Thursday, October 06, 2011

Hurray for the little guy

I actually spent more time at Harvard than at Caltech, and the former paid me generously to be there while the latter charged me tuition. But I still root for the geeky underdog :-)

My Caltech graduating class was 186 kids. How many schools that size can compete with Harvard, Stanford, Berkeley or Cambridge in anything?

A reasonable university ranking metric should have components that are normalized to size. For example, the number of citations or publications or research dollars per professor (or per student) is more informative than the absolute number. Otherwise schools with 50 or 100 thousand students would have a misleading advantage over smaller schools. But once you try to adjust your metrics to take this into account it is very hard to keep Caltech from coming out as number one. You basically have to cook the books ;-)

TimesHigherEducation: ... In the eight years that Times Higher Education has published a global university ranking, one thing had always seemed unassailable: Harvard University's position as the world's number one. Not any more.

Harvard - the world's best-known university, boasting a brand some sources rate as more valuable than Pepsi, Nike or Sony - has this year been pushed off the top spot.

Most remarkably, the 375-year-old colossus of global higher education has been toppled by a much younger, much smaller upstart from the West Coast of the US. The world's number one for 2011-12 is the California Institute of Technology, better known as Caltech. Why? It is clear that the differences at the pinnacle of the World University Rankings are minuscule. In terms of the overall score for each institution, the gap last year between first-placed Harvard and second-placed Caltech was 0.1 point.

This year, Caltech pips Harvard with marginally better scores for "research - volume, income and reputation", research influence (measured by paper citations) and (most substantially) the income it attracts from industry. Harvard just beats Caltech for the quality of its teaching environment.

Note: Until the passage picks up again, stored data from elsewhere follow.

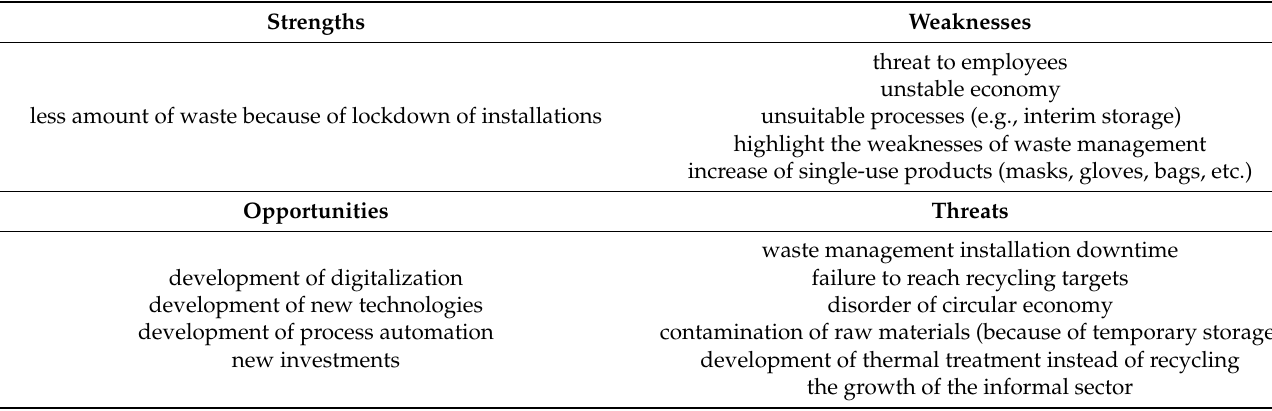
Table 4. SWOT—(Strengths, Weaknesses, Opportunities, and Threats in the circular economy and waste management due to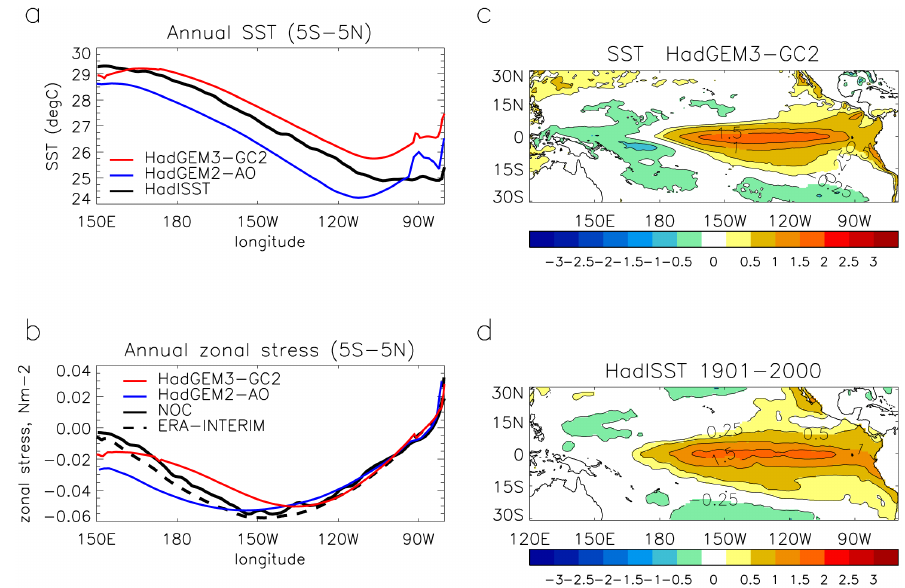
Figure 15. (a) Annual mean Pacific SST averaged over 5 ◦ N–5 ◦ S for the CLIM experiment. Black lines show HadISST. (b) Annual mean Pacific wind stress averaged over 5 ◦ N–5 ◦ S for the CLIM experiment. Black lines show ERA-I (dashed) and Southampton Oceanogra- phy Centre climatology (Josey et al., 1998) (solid) (c) El Niño SST composite from HadGEM3-GC2 CLIM experiment. (d) El Niño SST composite from HadISST observations. Composites are of events with a Niño 3.4 SST anomaly > 0 .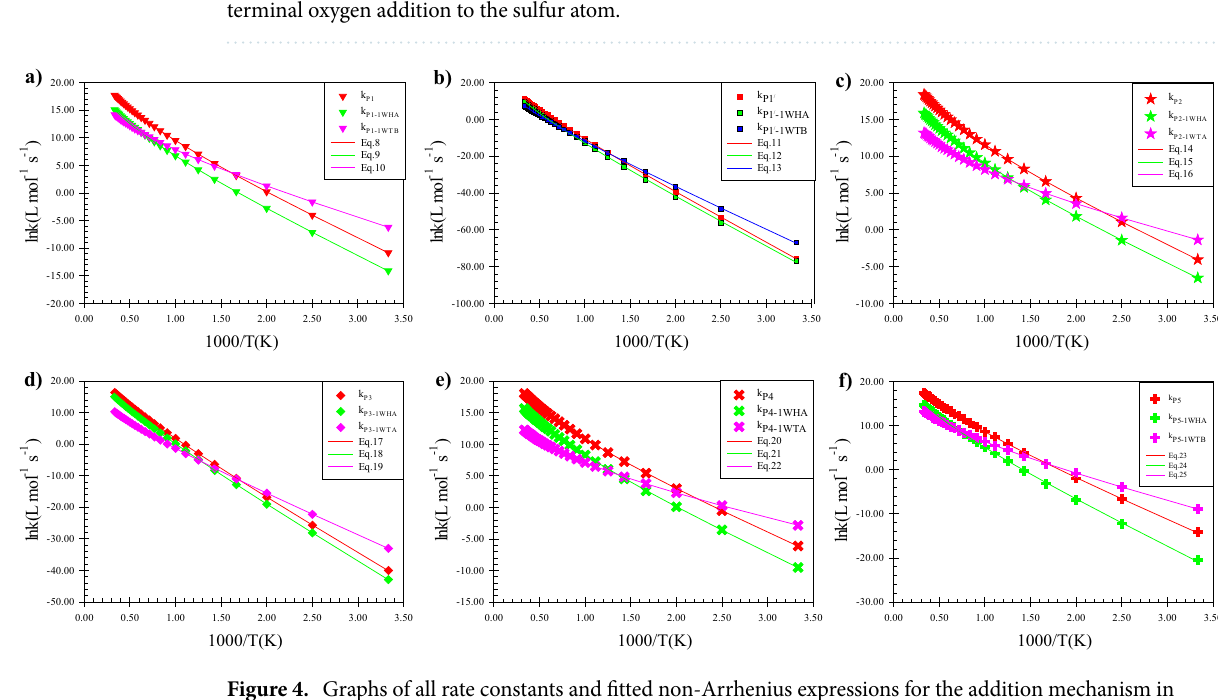
Figure 4. Graphs of all rate constants and fitted non-Arrhenius expressions for the addition mechanism in the thiophene + HO 2 , thiophene + 1WHA, 1WTA + HO 2 , and 1WTB + HO 2 reactions obtained at the BD(T)/6– 31 + G(d,p) level of theory. ( a ) The terminal oxygen addition to β-C. ( b ) The middle oxygen addition to β-C. ( c ) The terminal oxygen addition to α-C. ( d ) The terminal oxygen addition to sulfur atom. ( e ) Ring-opening pathway. ( f ) Epoxy formation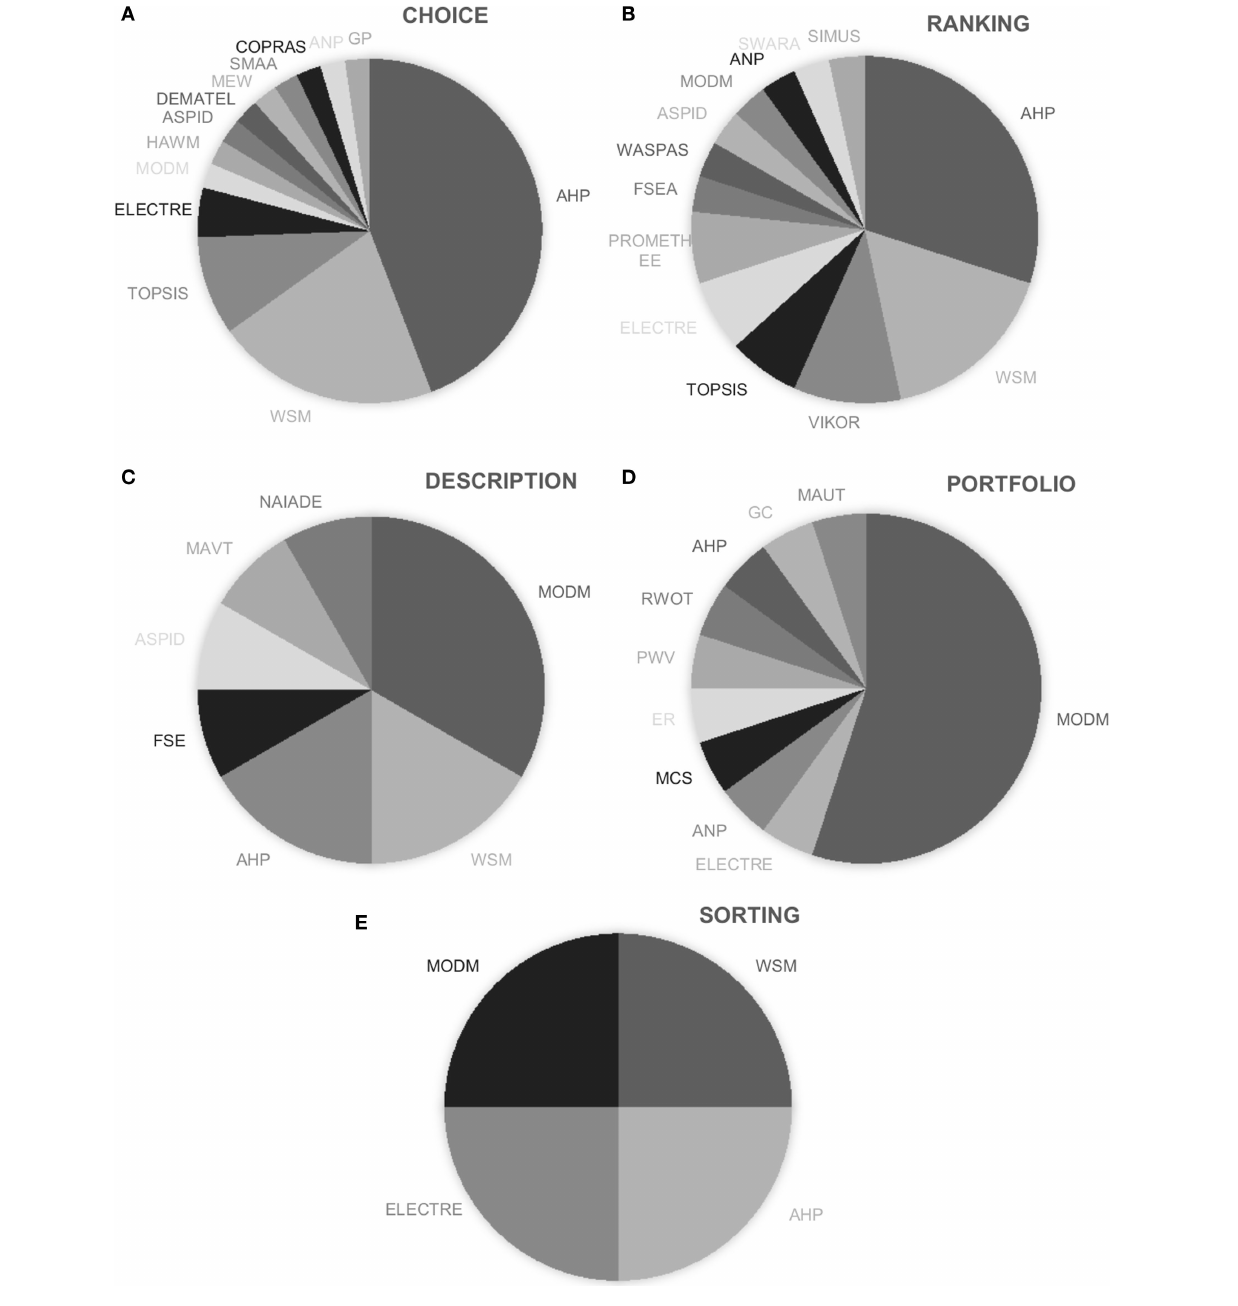
FiGURe 9 | Distribution of multicriteria decision analysis methods used per decision problematic as follows: (A) choice, (B) ranking, (C) description, (D) portfolio, (e) and sorting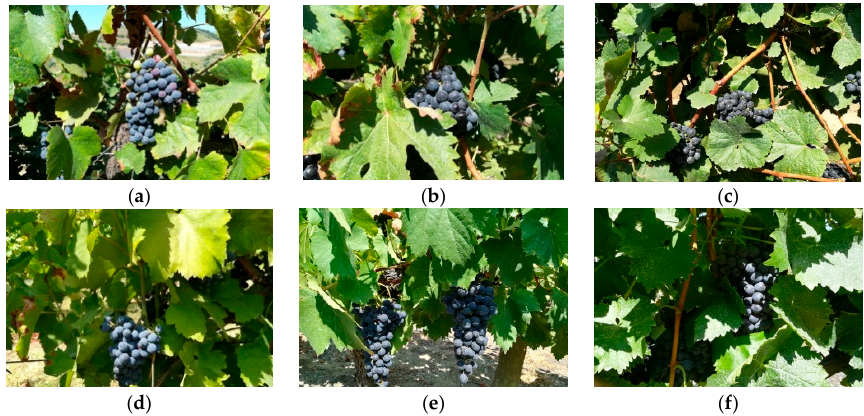
Figure 3. A sample of each one of the six red grape varieties of the DRGV_2018 database: ( a ) Touriga Nacional , ( b ) Tinta Roriz , ( c ) Touriga Franca , ( d ) Tinto Cão , ( e ) Tinta Barroca , and ( f ) Tinta Amarela .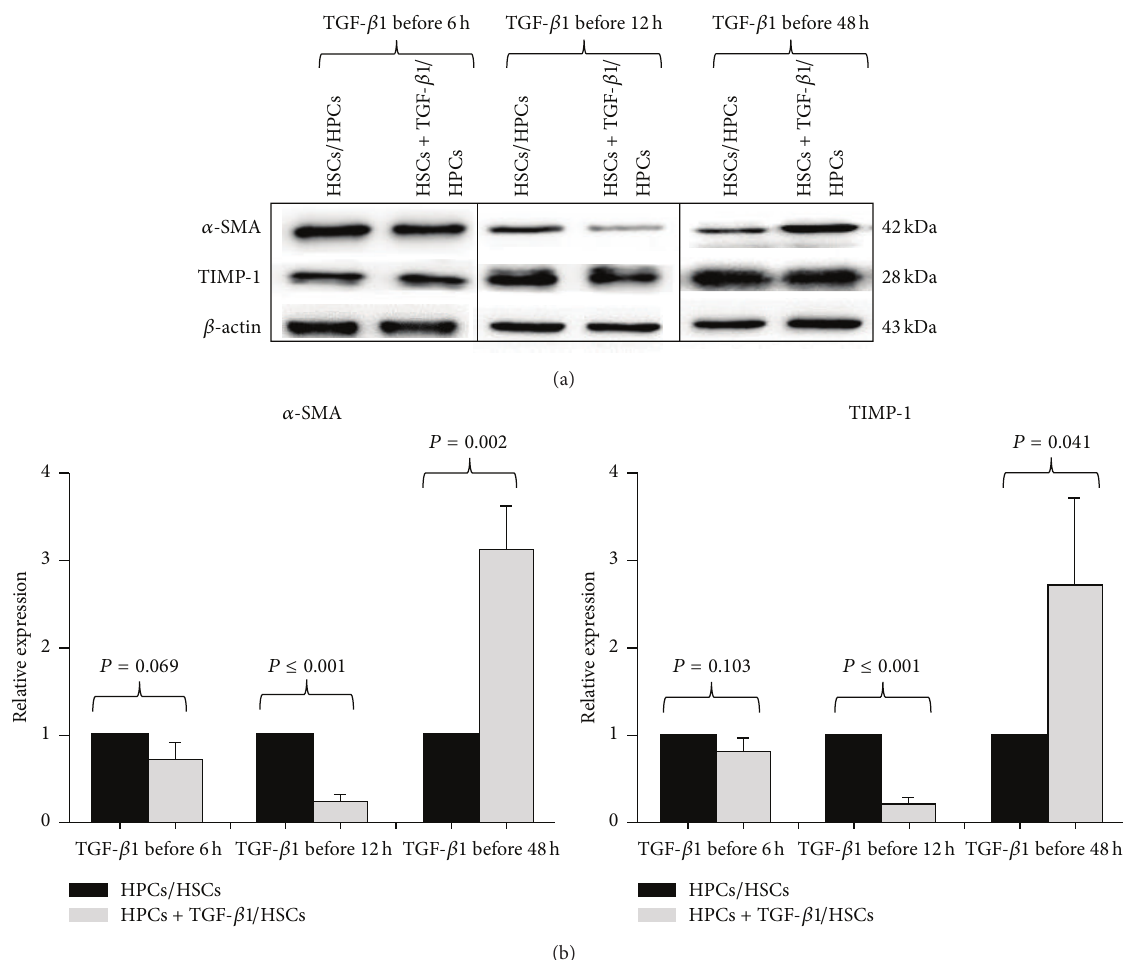
Figure 3: Influence of preexposure of HPCs to TGF- 𝛽 1 for different periods of time on the activation of HPCs. The expression levels of 𝛼 - SMA and TIMP-1 were measured by western blot (a). Quantification of the expression levels after normalization is shown in the lower panel (b). All data are expressed as the mean ± SD from three independent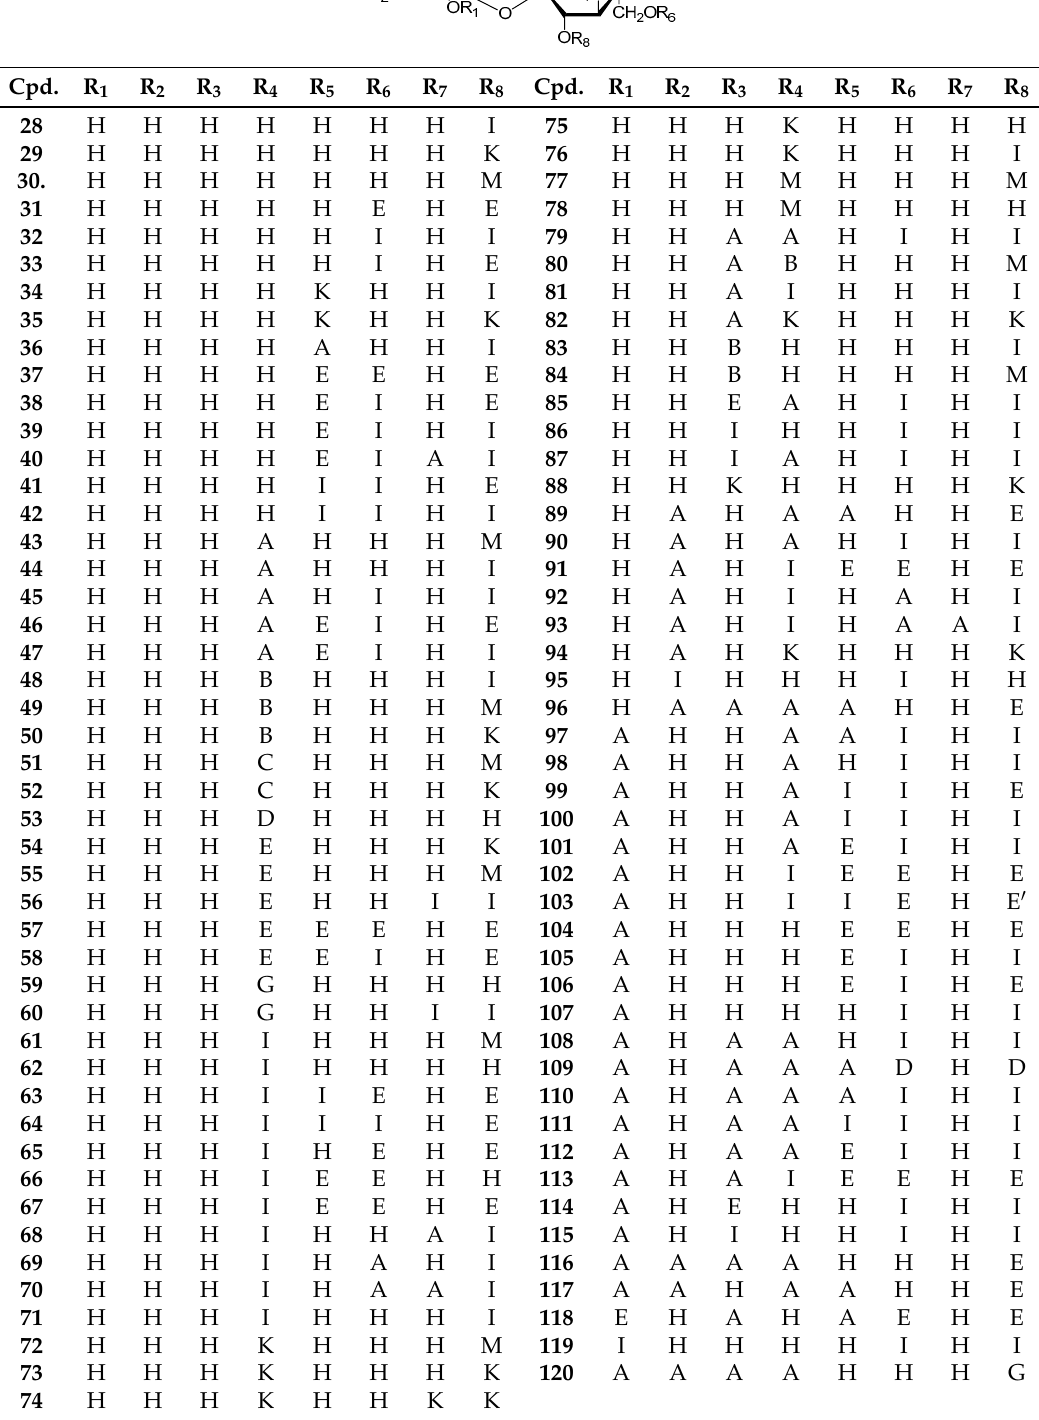
Figure 6. Structures of compounds 28 – 120 .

Don't take it from me, or some crazy ranking metric, just ask (Economics) Nobel Prize winner Vernon Smith, who attended both institutions:

At Harvard they believe they are the best in the world; at Caltech they know they are the best in the world

... The first thing to which one has to adapt is the fact that no matter how high people might sample in the right tail of the distribution for "intelligence," ... that sample is still normally distributed in performing on the materials in the Caltech curriculum.

6 comments:

Guy_Brodude said...

Sam H's point is well-taken though; Harvard has such a massive endowment that they can afford to essentially buy world-class departments. Of course, they do so on the backs of their more successful alumni. And of the three most successful living Harvard alumni (with a combined net worth, I would imagine, in excess of the combined wealth of every other Harvard alumnus/a, living or dead), two are drop-outs. What does that say for the future?

Justin Loe said...

Harvard is only #11 in the number of its undergraduates per capita who go on to get math or science PhDs.  Caltech is #1.
ref: http://moneywatch.bnet.com/spending/blog/college-solution/top-50-schools-that-produce-science-phds/2954/

The argument could be made that Caltech's student is primarily composed of science and engineering types, but Harvard is also beaten by the University of Chicago at #7 and Rice at #9, as well as by a number of smaller schools: Reed, Swarthmore, Carleton, Grinnell.

Guy_Brodude said...

That statistic could be taken as evidence of the superiority of Harvard students; they're smart enough to know that a PhD is usually a lousy career choice! ;)

steve hsu said...

Harvard is out for Harvard. Caltech is working for the betterment of Mankind ;-)

Jeff Kolb said...

Steve uses one extreme:
   "...otherwise schools with 50 or 100 thousand students would have a misleading advantage over smaller schools"
to advance his case for more 'per professor' normalization. But the other extreme is also illuminating:
   Is a university of one superstar really better than a faculty of 500 sub-superstars?
Any ranking must strike a balance between absolutely-normalized components and 'per professor'-normalized ones. To suggest that rankings should obviously much heavy weight on the 'per professor'-normalization is to oversimplify the problem. The difference is a matter of degree.

steve hsu said...

I'm not against using a balance between different metrics. I just think it's funny that people (like US News) who do rankings have to do deliberate tweaking to keep HYP on top.